From: Olivier Martin (omartin@xxxxxxxx)
Date: Sat Sep 15 2001 - 22:46:12 GMT-3
If you do a show ip ospf interface loopback0, here is a sample of what you
get :
Loopback1 is up, line protocol is up
Internet Address 2.2.2.2/24, Area 0
Process ID 1, Router ID 155.155.155.1, Network Type LOOPBACK, Cost: 1
Loopback interface is treated as a stub Host
The key word is stub host. If you change the network type, using
int loopback1
ip ospf network point-to-point
You will get :
Loopback1 is up, line protocol is up
Internet Address 2.2.2.2/24, Area 0
Process ID 1, Router ID 155.155.155.1, Network Type POINT_TO_POINT, Cost:
1
Transmit Delay is 1 sec, State POINT_TO_POINT,
Timer intervals configured, Hello 10, Dead 40, Wait 40, Retransmit 5
Hello due in 00:00:00
Index 1/1, flood queue length 0
Next 0x0(0)/0x0(0)
Last flood scan length is 0, maximum is 0
Last flood scan time is 0 msec, maximum is 0 msec
Neighbor Count is 0, Adjacent neighbor count is 0
Suppress hello for 0 neighbor(s)
This way, it's advertised as a /24 if the mask says so.
Hope this helps !
Olivier
-----Message d'origine-----
De : Przemyslaw Karwasiecki [mailto:karwas@ifxcorp.com]
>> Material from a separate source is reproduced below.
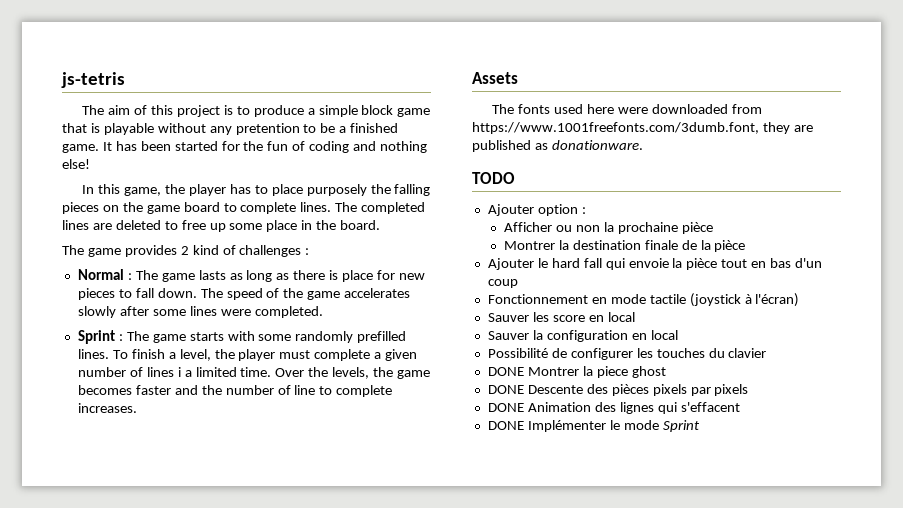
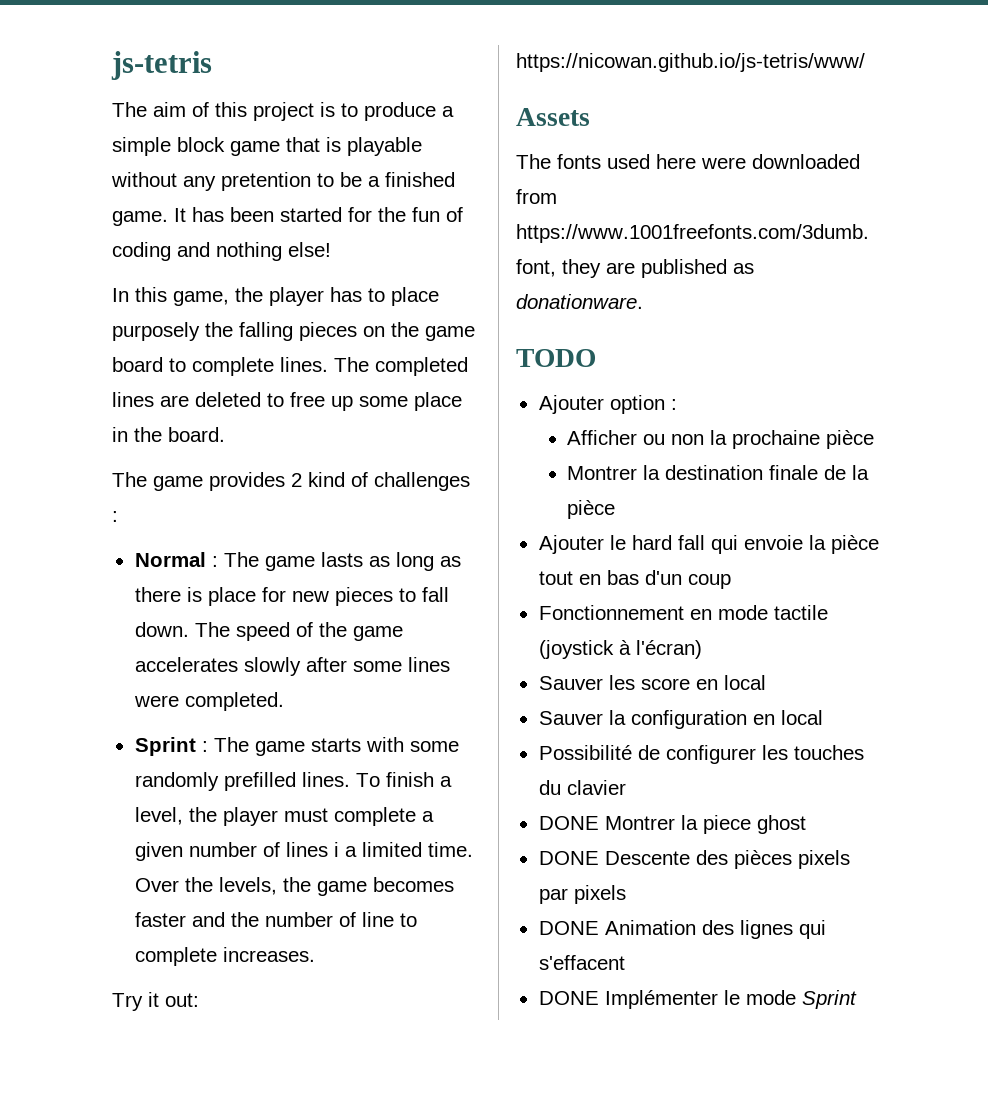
(137, 408) none -> [112,992,199,1011] [516,53,865,72] // Try it out: https://nicowan.github.io/js-tetris/www/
Envoyi : 15 septembre, 2001 21:39
@ : ccielab@groupstudy.com
Objet : Loopbacks in OSPF
Hello,
Does anyone knows why loopbacks are always advertised in OSPF as /32? even
if they are defined as /24 or whatever different then /32
Is there any logical explanation for this phenomenon?